(YOUR INSTRUCTIONS) Print each record exactly, with no word added or removed.

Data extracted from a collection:
*** Block opens ***

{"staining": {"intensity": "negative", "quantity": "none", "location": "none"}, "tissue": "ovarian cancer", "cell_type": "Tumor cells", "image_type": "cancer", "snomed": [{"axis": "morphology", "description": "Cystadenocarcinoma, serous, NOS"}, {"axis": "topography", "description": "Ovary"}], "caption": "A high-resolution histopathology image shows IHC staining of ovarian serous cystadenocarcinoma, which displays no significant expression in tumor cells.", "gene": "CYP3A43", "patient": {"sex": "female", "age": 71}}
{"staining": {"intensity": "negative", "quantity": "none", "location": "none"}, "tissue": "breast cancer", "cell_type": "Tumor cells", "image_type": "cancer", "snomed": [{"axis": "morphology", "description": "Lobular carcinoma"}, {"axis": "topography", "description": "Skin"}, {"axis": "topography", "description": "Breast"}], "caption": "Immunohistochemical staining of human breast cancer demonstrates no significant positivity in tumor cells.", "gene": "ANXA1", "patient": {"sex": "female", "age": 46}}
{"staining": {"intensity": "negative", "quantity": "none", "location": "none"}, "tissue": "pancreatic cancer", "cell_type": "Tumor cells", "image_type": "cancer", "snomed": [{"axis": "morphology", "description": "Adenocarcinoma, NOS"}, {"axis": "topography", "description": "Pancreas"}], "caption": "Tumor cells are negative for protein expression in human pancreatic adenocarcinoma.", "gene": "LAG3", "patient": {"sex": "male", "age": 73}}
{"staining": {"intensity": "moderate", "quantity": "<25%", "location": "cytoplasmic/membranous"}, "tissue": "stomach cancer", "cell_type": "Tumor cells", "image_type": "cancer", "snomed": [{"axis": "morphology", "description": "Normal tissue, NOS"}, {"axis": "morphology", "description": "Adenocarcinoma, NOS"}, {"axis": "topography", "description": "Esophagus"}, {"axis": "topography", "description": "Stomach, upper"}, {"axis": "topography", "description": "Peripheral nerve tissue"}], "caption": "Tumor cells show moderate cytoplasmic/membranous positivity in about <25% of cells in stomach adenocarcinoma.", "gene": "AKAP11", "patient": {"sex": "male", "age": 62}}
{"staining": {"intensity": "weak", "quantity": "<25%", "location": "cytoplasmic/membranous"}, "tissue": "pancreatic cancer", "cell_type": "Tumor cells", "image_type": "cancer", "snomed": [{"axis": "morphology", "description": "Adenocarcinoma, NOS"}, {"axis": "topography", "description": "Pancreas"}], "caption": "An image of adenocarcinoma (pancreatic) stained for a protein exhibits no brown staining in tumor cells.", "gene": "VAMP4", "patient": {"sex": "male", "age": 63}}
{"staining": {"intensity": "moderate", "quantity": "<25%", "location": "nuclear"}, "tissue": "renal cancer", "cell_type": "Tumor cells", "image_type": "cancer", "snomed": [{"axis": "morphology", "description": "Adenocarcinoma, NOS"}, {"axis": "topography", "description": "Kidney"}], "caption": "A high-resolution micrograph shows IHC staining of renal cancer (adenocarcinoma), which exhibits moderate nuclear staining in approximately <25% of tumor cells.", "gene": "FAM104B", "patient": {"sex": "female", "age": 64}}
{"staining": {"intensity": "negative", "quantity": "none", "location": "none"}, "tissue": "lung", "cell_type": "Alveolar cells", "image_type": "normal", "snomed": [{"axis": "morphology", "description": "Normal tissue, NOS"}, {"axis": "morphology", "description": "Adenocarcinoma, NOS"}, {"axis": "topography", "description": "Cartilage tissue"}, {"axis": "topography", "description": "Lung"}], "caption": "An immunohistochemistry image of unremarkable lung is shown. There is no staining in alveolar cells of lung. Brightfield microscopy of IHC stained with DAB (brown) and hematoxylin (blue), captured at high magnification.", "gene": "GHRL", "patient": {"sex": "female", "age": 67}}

*** Block closes ***

(ANSWER FOR THE TASK)
{"staining": {"intensity": "negative", "quantity": "none", "location": "none"}, "tissue": "ovarian cancer", "cell_type": "Tumor cells", "image_type": "cancer", "snomed": [{"axis": "morphology", "description": "Cystadenocarcinoma, serous, NOS"}, {"axis": "topography", "description": "Ovary"}], "caption": "A high-resolution histopathology image shows IHC staining of ovarian serous cystadenocarcinoma, which displays no significant expression in tumor cells.", "gene": "CYP3A43", "patient": {"sex": "female", "age": 71}}
{"staining": {"intensity": "negative", "quantity": "none", "location": "none"}, "tissue": "breast cancer", "cell_type": "Tumor cells", "image_type": "cancer", "snomed": [{"axis": "morphology", "description": "Lobular carcinoma"}, {"axis": "topography", "description": "Skin"}, {"axis": "topography", "description": "Breast"}], "caption": "Immunohistochemical staining of human breast cancer demonstrates no significant positivity in tumor cells.", "gene": "ANXA1", "patient": {"sex": "female", "age": 46}}
{"staining": {"intensity": "negative", "quantity": "none", "location": "none"}, "tissue": "pancreatic cancer", "cell_type": "Tumor cells", "image_type": "cancer", "snomed": [{"axis": "morphology", "description": "Adenocarcinoma, NOS"}, {"axis": "topography", "description": "Pancreas"}], "caption": "Tumor cells are negative for protein expression in human pancreatic adenocarcinoma.", "gene": "LAG3", "patient": {"sex": "male", "age": 73}}
{"staining": {"intensity": "moderate", "quantity": "<25%", "location": "cytoplasmic/membranous"}, "tissue": "stomach cancer", "cell_type": "Tumor cells", "image_type": "cancer", "snomed": [{"axis": "morphology", "description": "Normal tissue, NOS"}, {"axis": "morphology", "description": "Adenocarcinoma, NOS"}, {"axis": "topography", "description": "Esophagus"}, {"axis": "topography", "description": "Stomach, upper"}, {"axis": "topography", "description": "Peripheral nerve tissue"}], "caption": "Tumor cells show moderate cytoplasmic/membranous positivity in about <25% of cells in stomach adenocarcinoma.", "gene": "AKAP11", "patient": {"sex": "male", "age": 62}}
{"staining": {"intensity": "weak", "quantity": "<25%", "location": "cytoplasmic/membranous"}, "tissue": "pancreatic cancer", "cell_type": "Tumor cells", "image_type": "cancer", "snomed": [{"axis": "morphology", "description": "Adenocarcinoma, NOS"}, {"axis": "topography", "description": "Pancreas"}], "caption": "An image of adenocarcinoma (pancreatic) stained for a protein exhibits no brown staining in tumor cells.", "gene": "VAMP4", "patient": {"sex": "male", "age": 63}}
{"staining": {"intensity": "moderate", "quantity": "<25%", "location": "nuclear"}, "tissue": "renal cancer", "cell_type": "Tumor cells", "image_type": "cancer", "snomed": [{"axis": "morphology", "description": "Adenocarcinoma, NOS"}, {"axis": "topography", "description": "Kidney"}], "caption": "A high-resolution micrograph shows IHC staining of renal cancer (adenocarcinoma), which exhibits moderate nuclear staining in approximately <25% of tumor cells.", "gene": "FAM104B", "patient": {"sex": "female", "age": 64}}
{"staining": {"intensity": "negative", "quantity": "none", "location": "none"}, "tissue": "lung", "cell_type": "Alveolar cells", "image_type": "normal", "snomed": [{"axis": "morphology", "description": "Normal tissue, NOS"}, {"axis": "morphology", "description": "Adenocarcinoma, NOS"}, {"axis": "topography", "description": "Cartilage tissue"}, {"axis": "topography", "description": "Lung"}], "caption": "An immunohistochemistry image of unremarkable lung is shown. There is no staining in alveolar cells of lung. Brightfield microscopy of IHC stained with DAB (brown) and hematoxylin (blue), captured at high magnification.", "gene": "GHRL", "patient": {"sex": "female", "age": 67}}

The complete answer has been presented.